I stand up. ‘Sorry. Please bear with us for a little longer? Alessandra, let’s go. We need to have a word with Mr Hilton.’ I assess Hepburn’s reaction to this. The line of her mouth suggests she is annoyed. Good. I want to goad her into a response and there’s nothing like a couple of hours of being completely ignored to fuel the fires of provocation.

Downstairs Jim Hilton grabs my hand like I’m the surgeon and he needs a new valve.

‘Thank you for speaking to me. Thank you,’ he says, his face bright with need.

‘Coffee?’ Alessandra asks.

He nods fiercely. Alessandra walks in the direction of the cafeteria and I follow to have a quick word out of Jim’s hearing.

‘Did you get any reply from Mrs Browning yet?’ I ask. She shakes her head. ‘Did we send it to Mrs Craig?’ She was the mother of the boy who had almost been strangled on the curtain cord.

‘I’ll get on to that.’

‘Why don’t you tell me everything you know, Jim,’ I say.

He talks for over an hour.
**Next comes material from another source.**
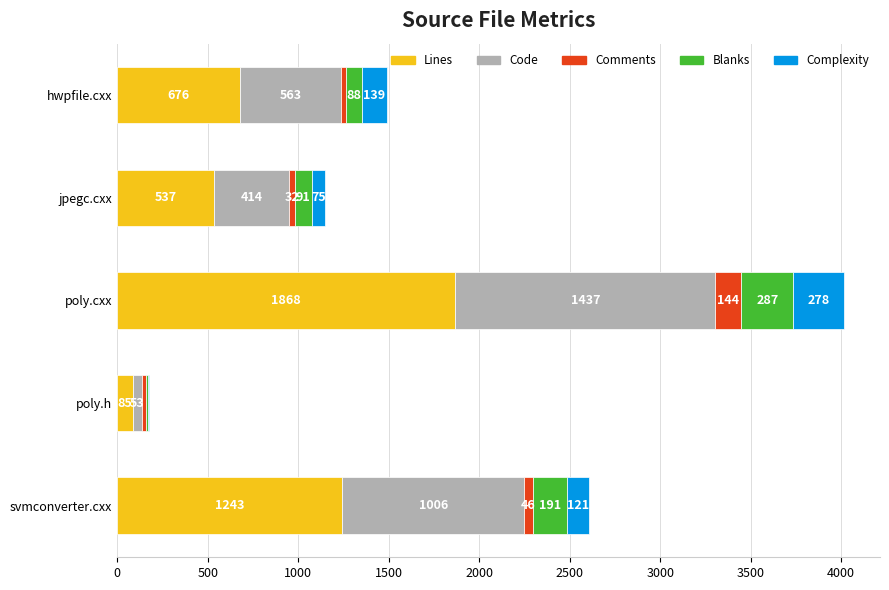

At which label does Lines reach its peak?

poly.cxx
He tells me all about his wife’s condition, his wee boy and this woman Moira. He actually blushes when he tells me how Moira gave him oral sex and then filled a condom with his semen so she could present this to his wife and get him out of the house. He then goes on to say how he had been dreading Kirsty coming home, because she was an old friend of his wife’s and the only one who could blow his cover of them still being happily married.

Poor sod. I almost feel sorry for him. He goes through all of that and he still loses his wife and son.

‘Hang on a minute. You mentioned Kirsty. Who’s she?’ I ask.

He fixes me with a puzzled expression. ‘The woman you were talking to outside my house. Kirsty. Kirsty Maxwell.’

‘She’s going by another name now,’ I say. ‘Audrey Hepburn.’

He makes a face. ‘Who goes about changing their name? Good Christ, what next? This is like living in a bad movie.’

‘Aye and the cast is Moira Shearer and Audrey Hepburn,’ I say. He makes a sound with his lips, like an abbreviated neighing noise.

‘Yeah, crazy innit.’

‘There’s a connection,’ I say, thinking out loud. ‘Moira’s surname is supposedly Shearer. Moira Shearer, old Hollywood star. Kirsty is going by the name of Audrey Hepburn. Do they know each other? Quite a coincidence with the old actresses’ names, don’t you think?’